My takeaway is that AIIM did not anticipate this amount of blowback, but still doesn't understand that it's not just the lack of communications.
I didn't hear any willingness to go back to a proctored exam. I do think they might be willing to go back to CEUs as an option, though Peggy seemed strongly inclined to limit CEUs from outside AIIM and mentioned AIIM+ Pro a number of times as the path forward. I wrote a separate post addressing the AIIM+ Pro subscription as a CEU mechanism.
Without a proctored exam, the CIP remains a weird hybrid - it's a certificate program that requires ongoing maintenance. This is the Hubspot model, which Peggy cited, but it flies in the face of literally every other certification in the information management/information governance industry. I'm not prepared to believe that AIIM is smarter than PMI, CompTIA, Microsoft, IBM, ASAE, IAPP, ISACA, ISC(2), and the list goes on for a while.

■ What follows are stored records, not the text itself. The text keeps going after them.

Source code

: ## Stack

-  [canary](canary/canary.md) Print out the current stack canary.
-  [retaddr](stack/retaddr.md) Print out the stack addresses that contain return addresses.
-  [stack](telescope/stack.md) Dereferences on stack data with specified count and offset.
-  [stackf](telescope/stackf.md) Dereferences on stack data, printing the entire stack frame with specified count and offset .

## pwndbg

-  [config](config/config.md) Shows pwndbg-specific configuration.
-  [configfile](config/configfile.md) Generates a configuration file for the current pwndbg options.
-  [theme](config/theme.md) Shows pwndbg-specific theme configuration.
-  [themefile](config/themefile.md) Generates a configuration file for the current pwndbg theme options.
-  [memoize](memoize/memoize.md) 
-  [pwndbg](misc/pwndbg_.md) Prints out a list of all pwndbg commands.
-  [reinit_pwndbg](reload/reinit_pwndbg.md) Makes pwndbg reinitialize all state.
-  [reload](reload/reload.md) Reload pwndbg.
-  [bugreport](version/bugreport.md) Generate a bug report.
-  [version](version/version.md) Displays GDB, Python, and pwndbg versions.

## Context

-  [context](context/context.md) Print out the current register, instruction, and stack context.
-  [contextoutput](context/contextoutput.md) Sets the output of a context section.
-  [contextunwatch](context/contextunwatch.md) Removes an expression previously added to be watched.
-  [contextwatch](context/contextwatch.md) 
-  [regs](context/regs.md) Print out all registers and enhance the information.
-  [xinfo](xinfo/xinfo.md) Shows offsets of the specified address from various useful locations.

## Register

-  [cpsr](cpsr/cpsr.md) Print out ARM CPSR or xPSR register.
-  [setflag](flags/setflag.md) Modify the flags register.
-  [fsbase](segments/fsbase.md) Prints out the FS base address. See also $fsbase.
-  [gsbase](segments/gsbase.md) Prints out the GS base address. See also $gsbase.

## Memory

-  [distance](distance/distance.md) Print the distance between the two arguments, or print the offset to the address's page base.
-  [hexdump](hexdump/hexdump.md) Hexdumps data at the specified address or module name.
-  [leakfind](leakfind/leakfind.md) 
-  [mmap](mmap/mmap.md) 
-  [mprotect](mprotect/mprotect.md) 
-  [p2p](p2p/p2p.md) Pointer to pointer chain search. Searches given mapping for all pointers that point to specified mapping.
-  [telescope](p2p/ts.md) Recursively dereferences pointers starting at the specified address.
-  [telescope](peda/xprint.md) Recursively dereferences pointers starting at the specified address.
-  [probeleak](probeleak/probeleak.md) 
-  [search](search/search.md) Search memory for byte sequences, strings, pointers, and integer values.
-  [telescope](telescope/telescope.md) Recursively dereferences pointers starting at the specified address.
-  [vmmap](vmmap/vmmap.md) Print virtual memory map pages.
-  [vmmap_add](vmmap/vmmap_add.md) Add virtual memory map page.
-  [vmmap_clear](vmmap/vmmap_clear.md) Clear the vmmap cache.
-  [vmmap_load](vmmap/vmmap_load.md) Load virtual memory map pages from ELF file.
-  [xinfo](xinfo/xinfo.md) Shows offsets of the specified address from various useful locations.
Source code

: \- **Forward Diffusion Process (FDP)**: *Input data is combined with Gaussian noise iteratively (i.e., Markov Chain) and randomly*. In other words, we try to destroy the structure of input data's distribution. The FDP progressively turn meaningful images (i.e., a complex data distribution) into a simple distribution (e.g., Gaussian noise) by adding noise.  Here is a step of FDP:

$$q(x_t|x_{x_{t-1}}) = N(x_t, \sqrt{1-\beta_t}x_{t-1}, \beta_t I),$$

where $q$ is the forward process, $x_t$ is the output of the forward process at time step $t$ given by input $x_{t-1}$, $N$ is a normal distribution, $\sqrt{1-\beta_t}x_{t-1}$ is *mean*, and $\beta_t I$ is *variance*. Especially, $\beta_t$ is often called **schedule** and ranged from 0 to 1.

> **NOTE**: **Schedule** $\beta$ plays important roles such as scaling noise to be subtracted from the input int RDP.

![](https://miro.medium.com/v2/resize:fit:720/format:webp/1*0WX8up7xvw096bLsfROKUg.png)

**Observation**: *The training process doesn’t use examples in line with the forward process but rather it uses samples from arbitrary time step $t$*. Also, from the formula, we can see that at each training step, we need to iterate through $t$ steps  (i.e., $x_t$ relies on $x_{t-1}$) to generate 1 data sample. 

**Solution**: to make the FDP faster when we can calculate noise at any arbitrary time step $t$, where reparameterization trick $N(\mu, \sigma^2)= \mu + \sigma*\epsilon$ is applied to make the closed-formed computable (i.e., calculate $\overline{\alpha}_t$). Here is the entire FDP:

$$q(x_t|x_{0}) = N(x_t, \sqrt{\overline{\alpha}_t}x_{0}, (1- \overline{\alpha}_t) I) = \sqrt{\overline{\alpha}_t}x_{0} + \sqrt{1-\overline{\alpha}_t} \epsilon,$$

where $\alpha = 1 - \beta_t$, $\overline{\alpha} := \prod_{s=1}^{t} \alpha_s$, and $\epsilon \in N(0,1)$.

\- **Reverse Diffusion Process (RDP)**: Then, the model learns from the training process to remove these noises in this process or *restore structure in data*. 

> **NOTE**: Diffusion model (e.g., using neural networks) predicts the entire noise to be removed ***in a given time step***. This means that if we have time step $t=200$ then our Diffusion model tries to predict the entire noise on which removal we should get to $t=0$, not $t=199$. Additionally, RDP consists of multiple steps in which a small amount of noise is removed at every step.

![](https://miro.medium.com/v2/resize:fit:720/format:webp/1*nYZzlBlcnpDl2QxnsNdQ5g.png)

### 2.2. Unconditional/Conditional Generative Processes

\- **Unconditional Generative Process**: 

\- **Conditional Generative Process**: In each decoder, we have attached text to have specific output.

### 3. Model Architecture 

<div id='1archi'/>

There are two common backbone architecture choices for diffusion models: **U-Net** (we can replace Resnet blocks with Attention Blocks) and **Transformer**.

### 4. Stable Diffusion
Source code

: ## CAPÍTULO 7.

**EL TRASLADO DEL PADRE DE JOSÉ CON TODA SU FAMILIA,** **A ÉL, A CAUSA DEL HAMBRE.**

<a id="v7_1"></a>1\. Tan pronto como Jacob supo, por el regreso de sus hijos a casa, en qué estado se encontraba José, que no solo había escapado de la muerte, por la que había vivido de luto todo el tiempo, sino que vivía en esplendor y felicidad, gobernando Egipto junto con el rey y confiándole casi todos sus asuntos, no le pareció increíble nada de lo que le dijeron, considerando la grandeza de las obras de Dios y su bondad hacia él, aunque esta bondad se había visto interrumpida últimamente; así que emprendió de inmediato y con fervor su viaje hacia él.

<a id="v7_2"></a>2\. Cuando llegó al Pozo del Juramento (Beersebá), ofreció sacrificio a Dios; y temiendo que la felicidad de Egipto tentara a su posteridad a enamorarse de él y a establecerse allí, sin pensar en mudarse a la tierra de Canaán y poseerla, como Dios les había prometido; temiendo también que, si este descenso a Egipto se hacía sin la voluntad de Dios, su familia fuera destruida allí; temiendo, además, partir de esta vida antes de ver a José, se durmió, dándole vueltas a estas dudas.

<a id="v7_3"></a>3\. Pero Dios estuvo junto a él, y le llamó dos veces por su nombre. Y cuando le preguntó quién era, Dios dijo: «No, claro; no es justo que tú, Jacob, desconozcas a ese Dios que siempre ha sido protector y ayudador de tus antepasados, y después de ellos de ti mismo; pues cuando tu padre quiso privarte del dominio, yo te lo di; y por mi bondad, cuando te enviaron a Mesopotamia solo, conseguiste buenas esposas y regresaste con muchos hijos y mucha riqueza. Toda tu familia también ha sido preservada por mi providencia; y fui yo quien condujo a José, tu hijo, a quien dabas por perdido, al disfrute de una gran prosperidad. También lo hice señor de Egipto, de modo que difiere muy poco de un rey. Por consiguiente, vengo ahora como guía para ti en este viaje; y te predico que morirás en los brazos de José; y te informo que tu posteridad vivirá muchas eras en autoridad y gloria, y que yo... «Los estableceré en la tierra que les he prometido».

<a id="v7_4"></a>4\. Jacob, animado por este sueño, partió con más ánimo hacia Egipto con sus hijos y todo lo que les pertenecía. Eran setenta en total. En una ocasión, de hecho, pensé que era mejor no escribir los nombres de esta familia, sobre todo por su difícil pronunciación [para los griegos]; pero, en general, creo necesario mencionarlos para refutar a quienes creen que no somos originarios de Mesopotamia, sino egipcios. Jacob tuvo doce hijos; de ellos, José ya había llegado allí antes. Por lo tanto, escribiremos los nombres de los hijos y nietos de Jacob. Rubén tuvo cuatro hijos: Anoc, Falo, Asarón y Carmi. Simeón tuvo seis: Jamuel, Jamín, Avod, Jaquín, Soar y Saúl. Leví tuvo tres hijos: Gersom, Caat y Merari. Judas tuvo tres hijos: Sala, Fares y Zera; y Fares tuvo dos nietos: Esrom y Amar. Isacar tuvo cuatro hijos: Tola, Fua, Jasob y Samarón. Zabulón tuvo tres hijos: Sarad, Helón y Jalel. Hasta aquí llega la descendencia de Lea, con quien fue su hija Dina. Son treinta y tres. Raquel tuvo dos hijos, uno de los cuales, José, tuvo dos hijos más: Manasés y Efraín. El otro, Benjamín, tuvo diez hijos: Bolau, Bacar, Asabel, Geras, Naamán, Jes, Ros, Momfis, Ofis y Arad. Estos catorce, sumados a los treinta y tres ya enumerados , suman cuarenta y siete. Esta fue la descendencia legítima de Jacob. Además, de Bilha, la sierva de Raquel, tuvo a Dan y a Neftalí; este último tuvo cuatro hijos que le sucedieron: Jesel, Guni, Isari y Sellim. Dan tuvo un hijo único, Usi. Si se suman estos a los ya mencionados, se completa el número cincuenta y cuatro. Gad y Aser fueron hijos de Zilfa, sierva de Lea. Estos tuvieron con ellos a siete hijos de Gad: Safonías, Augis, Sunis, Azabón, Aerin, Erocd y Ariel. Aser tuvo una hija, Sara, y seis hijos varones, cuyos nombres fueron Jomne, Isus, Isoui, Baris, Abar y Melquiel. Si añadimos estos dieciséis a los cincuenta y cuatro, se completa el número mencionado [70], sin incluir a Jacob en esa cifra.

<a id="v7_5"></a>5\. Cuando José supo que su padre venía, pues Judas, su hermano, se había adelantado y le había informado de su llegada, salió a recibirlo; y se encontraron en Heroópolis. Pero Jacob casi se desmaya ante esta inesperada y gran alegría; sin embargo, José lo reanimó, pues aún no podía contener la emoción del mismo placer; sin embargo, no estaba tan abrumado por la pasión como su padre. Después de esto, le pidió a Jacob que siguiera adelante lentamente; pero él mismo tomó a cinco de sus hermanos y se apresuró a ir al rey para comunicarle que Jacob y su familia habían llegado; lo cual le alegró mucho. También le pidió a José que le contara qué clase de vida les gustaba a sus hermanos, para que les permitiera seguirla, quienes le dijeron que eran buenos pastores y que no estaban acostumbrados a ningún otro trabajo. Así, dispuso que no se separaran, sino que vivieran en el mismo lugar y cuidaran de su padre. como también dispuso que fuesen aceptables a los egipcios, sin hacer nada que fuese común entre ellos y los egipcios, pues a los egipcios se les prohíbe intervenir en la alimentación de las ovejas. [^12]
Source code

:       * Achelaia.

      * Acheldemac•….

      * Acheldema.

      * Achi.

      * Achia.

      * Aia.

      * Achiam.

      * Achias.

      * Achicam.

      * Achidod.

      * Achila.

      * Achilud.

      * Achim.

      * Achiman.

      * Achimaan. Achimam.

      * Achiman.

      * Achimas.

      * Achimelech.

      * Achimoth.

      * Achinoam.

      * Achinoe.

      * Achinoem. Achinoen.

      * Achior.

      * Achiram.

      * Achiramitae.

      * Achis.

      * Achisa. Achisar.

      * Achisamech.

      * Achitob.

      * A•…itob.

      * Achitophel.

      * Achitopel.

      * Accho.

At this point I see no indication that AIIM will change back to a proctored exam, at least while Peggy remains in place. I don't know the extent to which the rest of AIIM's senior management backs that specific decision, but if CIP is to be successful, the next CEO needs to make that change, the required development of a non-compromised exam, and an actual strategy and marketing plan, the top priorities. If this doesn't happen, I predict that CIP numbers will drop precipitously and AIIM will be left with no choice but to end it.